> **PROVIDED PASSAGE**:
»»
Recommendation: Always run analysis scripts from repo root for consistent behavior.


CryoFlux Lab – Efficiency Analysis

The CryoFlux Lab provides read-only analysis tools for studying energy-to-learning efficiency without modifying core learning behavior.

Energy Efficiency Metric (η)

Define η (eta) as the energy-to-learning efficiency:

$$\eta = \frac{\Delta}{\text{joules spent}}$$

Interpretation:

  • Higher η = more learning per joule (better efficiency)
  • η varies by task type (index_refresh typically ~0.015, lora_delta typically ~0.000003)
  • Rejected updates have Δ=0 → η=0

Example:

  • Task A: 100J → Δ=0.01 → η=0.0001
  • Task B: 80J → Δ=0.03 → η=0.000375 ✓ (more efficient)

Usage Workflow

1. Run CryoFlux and generate receipts:

.\scripts\dev_run.ps1
# Let it run for a while to accumulate receipts

2. Update task statistics (for scheduler):

python analysis/update_task_stats.py

Output:

============================================================
CryoFlux Lab - Task Statistics Aggregator
============================================================
[INFO] Ensured receipts_canonical view exists
[update_task_stats] task_stats table ready
[update_task_stats] Updated index_refresh: runs=30, η_avg=0.015000
[update_task_stats] Updated lora_delta: runs=12, η_avg=0.000003
[update_task_stats] Successfully updated 2 task(s)
««
> **INFORMATION GIVEN**:
»»
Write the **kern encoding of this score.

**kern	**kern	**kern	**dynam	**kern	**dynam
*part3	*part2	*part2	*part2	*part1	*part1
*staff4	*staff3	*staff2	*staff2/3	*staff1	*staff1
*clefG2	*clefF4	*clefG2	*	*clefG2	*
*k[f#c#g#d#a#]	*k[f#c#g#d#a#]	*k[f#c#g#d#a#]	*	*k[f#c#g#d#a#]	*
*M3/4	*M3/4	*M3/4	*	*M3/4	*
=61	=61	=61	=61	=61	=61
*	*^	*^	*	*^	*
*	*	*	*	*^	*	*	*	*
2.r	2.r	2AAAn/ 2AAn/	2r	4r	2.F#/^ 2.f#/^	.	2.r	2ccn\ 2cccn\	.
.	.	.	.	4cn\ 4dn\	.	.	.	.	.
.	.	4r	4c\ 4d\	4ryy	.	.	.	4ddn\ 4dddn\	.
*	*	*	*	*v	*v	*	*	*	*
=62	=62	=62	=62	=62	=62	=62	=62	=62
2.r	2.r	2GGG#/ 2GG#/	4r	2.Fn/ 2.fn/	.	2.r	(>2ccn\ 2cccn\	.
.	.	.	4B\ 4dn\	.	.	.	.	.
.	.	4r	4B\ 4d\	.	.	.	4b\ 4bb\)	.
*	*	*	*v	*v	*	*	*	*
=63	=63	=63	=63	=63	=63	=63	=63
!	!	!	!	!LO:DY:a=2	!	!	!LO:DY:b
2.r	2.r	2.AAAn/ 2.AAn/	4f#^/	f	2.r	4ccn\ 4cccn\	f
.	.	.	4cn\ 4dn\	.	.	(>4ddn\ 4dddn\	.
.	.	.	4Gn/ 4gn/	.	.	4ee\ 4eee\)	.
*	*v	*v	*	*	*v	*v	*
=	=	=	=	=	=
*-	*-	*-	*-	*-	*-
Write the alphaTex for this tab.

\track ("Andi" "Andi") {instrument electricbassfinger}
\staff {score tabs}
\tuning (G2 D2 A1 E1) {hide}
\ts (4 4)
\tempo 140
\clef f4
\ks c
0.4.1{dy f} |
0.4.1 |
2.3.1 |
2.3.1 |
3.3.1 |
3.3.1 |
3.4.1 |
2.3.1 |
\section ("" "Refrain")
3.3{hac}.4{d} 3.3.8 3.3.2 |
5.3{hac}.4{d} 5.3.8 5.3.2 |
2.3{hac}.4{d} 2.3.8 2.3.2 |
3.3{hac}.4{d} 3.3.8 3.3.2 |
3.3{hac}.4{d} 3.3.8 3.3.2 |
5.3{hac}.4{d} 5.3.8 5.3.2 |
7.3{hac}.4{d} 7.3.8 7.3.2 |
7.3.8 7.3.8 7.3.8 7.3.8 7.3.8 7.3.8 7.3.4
««
> **WRITTEN PROBLEM 1**:
Using the CryoFlux efficiency text, answer each question briefly.
(a) What η value does a rejected update receive?
(b) Which command updates the task statistics for the scheduler?
(c) How many runs of lora_delta does the aggregator output report?
> **WRITTEN PROBLEM 2**: Write the next portion of the CryoFlux efficiency text, picking up after its final output line.

> **WRITTEN RESPONSE 1**:
(a) η=0, because a rejected update has Δ=0.
(b) python analysis/update_task_stats.py
(c) 12 runs.

> **WRITTEN RESPONSE 2**:
3. Generate efficiency report:

# Global report
python analysis/report.py

# Focus on specific task
python analysis/report.py --task lora_delta

# Include rolling η over last 20 receipts
python analysis/report.py --task index_refresh --window 20

# Use custom database path
python analysis/report.py --db ./custom/path/receipts.db

Example output:

============================================================
CryoFlux Lab – Efficiency Report
============================================================

[INFO] Using database: ./state/receipts.db

[GLOBAL METRICS]
  Total receipts:        42
  Accepted:              38 (90.5%)
  Rejected:              4  (9.5%)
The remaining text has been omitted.